- [Alıntı metin]:

⁂

Bir Durdurma Yazısı

Hayata bir “pause” tuşu eklenmesini istirham ediyorum. Böyle de kibarım. Suratımda da bu konularda en etkileyici, 7 numaralı bakışımla, (kaşlar düşük, ağız maksimum esnek fakat dişler kapalı, kafa 30 derece eğik) rica ediyorum.

Bir faydası oluyor mu?

Hayır!

Çıkmadık candan ümit kesilmez telafisiyle kendimi yatıştırıyorum. Ama bu konuda yalnız olmadığımdan eminim. Şimdi şapkanızı önünüze koyun ve düşünün. Şapkası olmayanlar bir şey yapmak zorunda değil, bu adımı atlayabilirler.

Diş fırçana uzandığında hani… Başkası tarafından kullanıldığından şüphelendiğinde, o an hayat senin için durmadı mı? Böylece senin hayatın 10 saniyelik bir kesintiye uğrarken, diğerleri için bir yerlerde devam etti ve sen geri kaldın!

Cüzdanını koyduğun cebini karıştırdığın an, saliseler içinde kaynar sular tependen döküldü, kurudun üstüne bir de ter bastı, gözlerinde kurbağaları kıskandıracak bir bakış, ağız bir karış açık, oranı buranı bızıklarken, aradığın şeyi bulana kadar geçen minimum 10 saniye- maksimum 5 dakika. O süre içinde yine hayat senin için durdu. Zaman sektesi yaşadın. Diğer insanlar o 5 dakika içinde insanca faaliyetlerine devam ederken sen yaşamla ölüm arasında, ne baygınlık, ne uyku sayılabilecek garip bir alana alındın.

Yaşam durdu, hareketler sana slow-motion görünmeye başladı, sesler bulanıklaştı, süre uzadıkça anlamsız bir huşu çöktü, bir süre sonra hiçbir şey düşünmeden Nirvana’ya ulaştın. Üzerinde turuncu bir… neyse abartmayayım o kadar da... Ama sen hayattan koptun.

⁂

- [Veri kümesi kesiti]:
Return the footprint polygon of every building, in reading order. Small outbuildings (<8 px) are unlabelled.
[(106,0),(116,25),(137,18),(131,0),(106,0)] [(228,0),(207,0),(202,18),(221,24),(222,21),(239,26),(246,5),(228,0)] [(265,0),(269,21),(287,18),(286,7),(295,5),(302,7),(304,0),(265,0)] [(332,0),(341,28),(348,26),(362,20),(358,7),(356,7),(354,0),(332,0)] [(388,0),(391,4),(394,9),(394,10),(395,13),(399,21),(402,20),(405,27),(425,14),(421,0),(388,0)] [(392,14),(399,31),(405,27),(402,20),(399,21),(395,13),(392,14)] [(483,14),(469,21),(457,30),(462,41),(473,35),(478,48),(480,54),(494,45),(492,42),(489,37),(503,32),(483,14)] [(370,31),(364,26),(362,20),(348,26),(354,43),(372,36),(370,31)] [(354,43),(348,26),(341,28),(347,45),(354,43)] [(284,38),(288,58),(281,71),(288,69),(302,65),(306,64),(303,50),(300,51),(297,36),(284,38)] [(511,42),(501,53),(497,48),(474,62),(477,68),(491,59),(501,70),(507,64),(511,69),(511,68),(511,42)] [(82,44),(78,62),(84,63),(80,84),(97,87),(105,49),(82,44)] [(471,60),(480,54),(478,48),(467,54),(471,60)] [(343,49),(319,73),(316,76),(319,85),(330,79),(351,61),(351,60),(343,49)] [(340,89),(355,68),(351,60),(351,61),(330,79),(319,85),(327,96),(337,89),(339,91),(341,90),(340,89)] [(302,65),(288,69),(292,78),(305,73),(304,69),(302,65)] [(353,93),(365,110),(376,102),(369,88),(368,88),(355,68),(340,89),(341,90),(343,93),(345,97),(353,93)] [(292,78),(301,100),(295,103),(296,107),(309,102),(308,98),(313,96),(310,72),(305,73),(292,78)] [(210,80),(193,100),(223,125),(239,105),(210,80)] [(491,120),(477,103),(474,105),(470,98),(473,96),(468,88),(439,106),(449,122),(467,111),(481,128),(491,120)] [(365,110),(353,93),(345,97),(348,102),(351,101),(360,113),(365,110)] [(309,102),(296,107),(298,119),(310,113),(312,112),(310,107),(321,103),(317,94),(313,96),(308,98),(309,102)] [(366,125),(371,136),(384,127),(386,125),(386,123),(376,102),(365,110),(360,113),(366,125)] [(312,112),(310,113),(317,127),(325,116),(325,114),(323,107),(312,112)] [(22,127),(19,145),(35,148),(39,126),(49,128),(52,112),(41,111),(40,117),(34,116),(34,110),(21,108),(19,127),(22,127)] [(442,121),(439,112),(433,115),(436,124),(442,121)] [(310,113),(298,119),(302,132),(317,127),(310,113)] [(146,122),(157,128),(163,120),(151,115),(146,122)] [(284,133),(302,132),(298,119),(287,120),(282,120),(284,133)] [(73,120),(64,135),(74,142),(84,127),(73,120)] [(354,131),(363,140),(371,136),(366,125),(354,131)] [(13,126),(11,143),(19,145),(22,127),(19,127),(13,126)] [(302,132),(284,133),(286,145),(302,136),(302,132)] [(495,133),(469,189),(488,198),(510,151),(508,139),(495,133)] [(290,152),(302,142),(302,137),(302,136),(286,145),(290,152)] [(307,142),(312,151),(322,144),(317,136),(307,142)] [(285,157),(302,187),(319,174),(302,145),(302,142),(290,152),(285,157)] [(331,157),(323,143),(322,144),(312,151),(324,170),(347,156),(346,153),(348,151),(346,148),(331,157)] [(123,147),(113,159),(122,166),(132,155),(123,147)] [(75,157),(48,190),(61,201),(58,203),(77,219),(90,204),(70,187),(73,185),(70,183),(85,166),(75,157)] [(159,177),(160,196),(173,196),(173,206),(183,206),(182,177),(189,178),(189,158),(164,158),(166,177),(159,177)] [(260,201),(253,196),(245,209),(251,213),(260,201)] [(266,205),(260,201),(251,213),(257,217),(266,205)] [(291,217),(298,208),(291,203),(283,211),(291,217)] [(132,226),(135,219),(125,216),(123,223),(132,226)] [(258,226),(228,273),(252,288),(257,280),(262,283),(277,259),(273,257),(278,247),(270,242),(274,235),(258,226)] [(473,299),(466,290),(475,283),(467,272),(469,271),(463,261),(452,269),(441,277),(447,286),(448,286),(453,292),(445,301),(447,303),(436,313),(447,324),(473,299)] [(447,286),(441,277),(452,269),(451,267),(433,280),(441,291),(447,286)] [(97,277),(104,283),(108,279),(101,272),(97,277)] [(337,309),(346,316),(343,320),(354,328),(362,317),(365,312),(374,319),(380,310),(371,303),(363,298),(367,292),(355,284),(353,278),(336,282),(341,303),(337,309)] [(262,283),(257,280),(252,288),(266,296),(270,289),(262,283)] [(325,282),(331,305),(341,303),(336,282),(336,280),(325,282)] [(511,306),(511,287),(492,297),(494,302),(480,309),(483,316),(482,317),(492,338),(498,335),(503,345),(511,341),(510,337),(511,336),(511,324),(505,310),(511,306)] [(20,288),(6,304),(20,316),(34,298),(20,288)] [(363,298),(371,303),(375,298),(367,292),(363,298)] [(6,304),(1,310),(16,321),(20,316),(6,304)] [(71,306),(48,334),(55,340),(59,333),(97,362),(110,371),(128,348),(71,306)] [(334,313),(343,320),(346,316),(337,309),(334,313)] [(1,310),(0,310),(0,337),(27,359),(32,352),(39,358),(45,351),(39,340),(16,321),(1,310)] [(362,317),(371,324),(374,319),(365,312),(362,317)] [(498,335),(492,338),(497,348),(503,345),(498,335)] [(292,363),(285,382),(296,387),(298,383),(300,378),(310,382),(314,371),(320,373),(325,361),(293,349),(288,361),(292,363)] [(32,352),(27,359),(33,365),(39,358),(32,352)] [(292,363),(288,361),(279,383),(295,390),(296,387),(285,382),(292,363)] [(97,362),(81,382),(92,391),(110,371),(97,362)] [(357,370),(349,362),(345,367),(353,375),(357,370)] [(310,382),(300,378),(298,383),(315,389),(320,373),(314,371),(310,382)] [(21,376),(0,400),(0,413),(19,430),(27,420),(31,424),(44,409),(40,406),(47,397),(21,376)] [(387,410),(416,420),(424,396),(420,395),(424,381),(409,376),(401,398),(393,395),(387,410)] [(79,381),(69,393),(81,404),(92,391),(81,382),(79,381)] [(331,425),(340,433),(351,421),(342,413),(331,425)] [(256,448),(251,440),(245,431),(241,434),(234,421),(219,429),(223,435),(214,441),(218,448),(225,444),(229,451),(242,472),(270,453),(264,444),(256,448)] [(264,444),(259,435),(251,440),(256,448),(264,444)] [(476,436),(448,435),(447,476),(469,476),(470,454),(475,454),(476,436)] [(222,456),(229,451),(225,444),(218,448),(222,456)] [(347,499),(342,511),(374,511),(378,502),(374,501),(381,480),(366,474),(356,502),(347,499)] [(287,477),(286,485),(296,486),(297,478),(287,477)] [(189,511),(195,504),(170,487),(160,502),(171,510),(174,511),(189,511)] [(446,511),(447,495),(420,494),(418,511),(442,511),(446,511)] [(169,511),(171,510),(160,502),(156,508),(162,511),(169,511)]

⁂

- [Çözülecek problem]: Hayata bir duraklatma tuşu eklenmesini dileyen metni, son cümlesinden itibaren aynı üslupla sürdürün.

- [Nihai sonuç]:
Verin “pause”umuzu, o an tüm insanlık için dursun. Tepemizde havai fişekler çakarken eğlencenin tadını çıkarabilelim.

Cep telefonuyla konuşurken, telefonda konuştuğum insanı da bu anlardan birine tanık ederek: “Amanın telefonumu kaybettim!” deyip az önce saydığım bütün bulguları adım adım yaşayıp, sağı solu kurcalarken, kendime getirildiğimde, kafamda şimşek çaktı.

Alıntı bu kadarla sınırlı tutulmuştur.